Steam's L4D2 pre-order price shock - it's reasonable

· by Steve · Read in about 4 min · (654 Words)

I like Steam. Sure, you’ve got all the people moaning about not being able to sell on their games afterwards, but I don’t care about that - maybe because I don’t buy that many games compared to some, and I tend to hold on to them regardless more often than not.

It’s the nearest thing to XBox Live on the PC and it does a pretty good job of it. Buying games and keeping them up to date is simple, and it’s indie-friendly with far less of the snooty attitide that seems to be increasing in the console online marketplaces now they’re established.

But one thing holds it back - prices. The simple fact is that it should be cheaper to buy a game online than to buy it in a physical box. To say otherwise is utter madness - after all the boxes have to be manufactured, shipped, placed on shelves and waved through a barcode scanner by a bored teenager on their Saturday job - each stage of which sucks a little more money out of the loop. Even Amazon has to handle physical boxes and add or pay for postage & packaging. The cost of some digital storage and bandwidth pales in comparison, so why can I buy most of the games on Steam for less on Amazon, and even in my local HMV? It’s insanity.

My feeling is that this bizarre situation is forced upon them by publishers, who are simultaneously being leaned on by the physical retailers. This is backed up by the fact that any game that is not by Valve, and is also available in stores, is more expensive on Steam than it is in the shops. I guess if Best Buy threatens not to put your game on the shelf if you let Steam sell it for less, you don’t have much choice but to comply, even if that actually perpetuates the reatiler’s control over the industry, to everyone elses detriment.

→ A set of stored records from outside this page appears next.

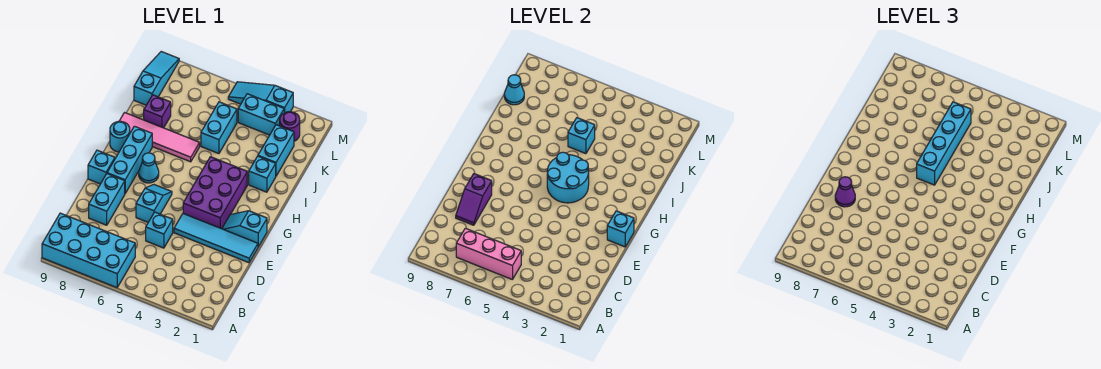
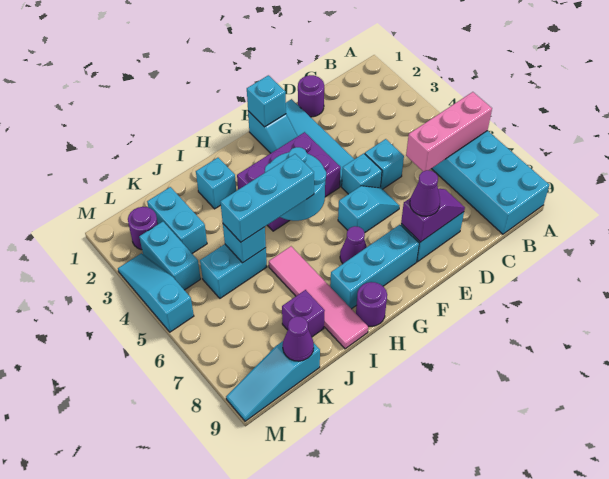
pink 1x3 brick [456,228,521,280] -> pink 1x3 brick turned to [406,92,492,171]
none -> purple 1x1 round brick [298,75,324,117]
cyan 1x2 slope [136,185,172,222] -> cyan 1x2 slope turned to [338,186,399,232]
cyan 1x1 brick [88,150,115,184] -> cyan 1x1 brick moved to [342,153,382,194]
cyan 1x1 cone [139,153,159,183] -> purple 1x1 cone [340,226,367,264]
cyan 1x4 brick [917,102,971,185] -> cyan 1x3 brick [220,154,314,242]
cyan 1x1 round brick [110,121,130,152] -> purple 1x1 round brick [356,282,387,326]
cyan 1x2 brick [258,125,294,176] -> cyan 1x2 brick turned to [147,187,207,253]
cyan 1x1 cone [504,75,524,105] -> purple 1x1 cone [283,316,314,361]
cyan 1x3 slope [228,82,293,113] -> cyan 1x3 slope turned to [118,253,194,332]

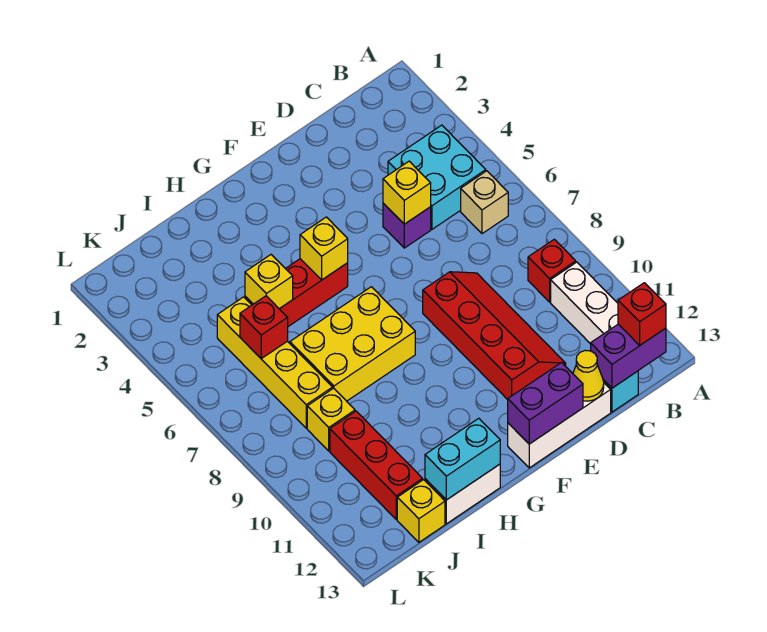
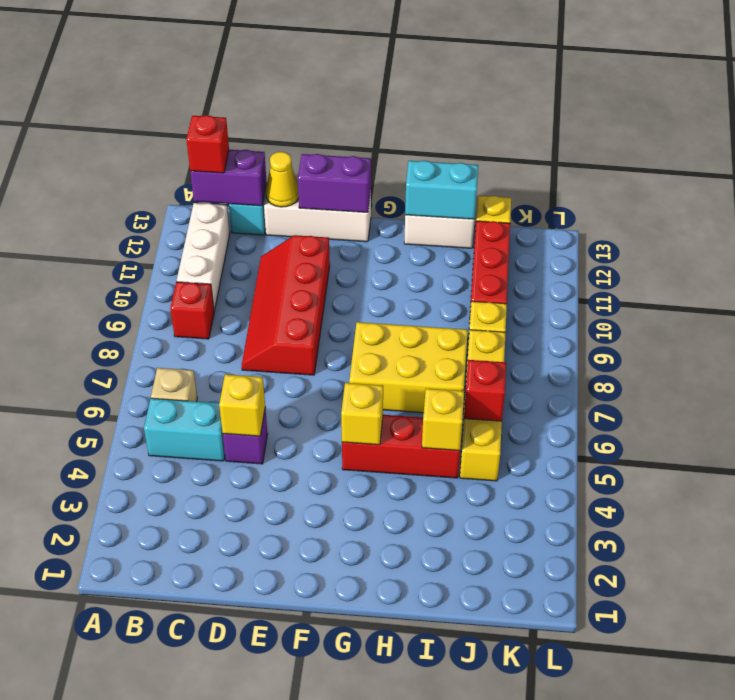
cyan 2x2 brick [388,125,486,229] -> cyan 1x2 brick [144,398,225,461]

Anyway, we were playing Left 4 Dead’s Crash Course expansion (pleasantly free on PC, and a superior experience there anyway) and helpfully a Left 4 Dead 2 pre-order offer popped up after we finished the game. The hooks that were offered were early access to the game and demo, and an exclusive in-game baseball bat. The asking price: £26.99, discounted from the normal price of £29.99. My first reaction was ‘ok, but it’ll be cheaper on Amazon’: except that when I looked, it wasn’t. It was precisely the same price in fact (although in this case Amazon discounted it from £34.99).

So, we pre-ordered on Steam since I’m sure it’s going to be awesome. Still, I think it could be even cheaper given that Valve must get much less than that from Amazon’s sale of the game. Hopefully as digital distribution continues to mature, we’ll see the prices come down. Games are too expensive at retail by a large margin  (particularly on consoles), it’s hampering mainstream adoption, driving the second-hand sales market and piracy, and making the hit-driven mentality of the industry worse. Games need to be cheaper at first purchase, and need to sell for longer outside the first month on sale. Movies make the majority of their money from DVDs, not the box office, but the ‘big’ games are still stuck in a chase for a box-office smash. Services like Steam provide a route to a more sustainable model - and by sustainable I don’t just mean the environmental benefits of not manufacturing more plastic and shuttling it around the world with fossil fuels, I mean that games could last longer there and provide a longer tail return for their developers, all while costing the public less.

Ah well - I guess parity is at least a start. We won’t make much more progress towards sanity until the hands of the big retailers can be slowly prised from the throat of the industry.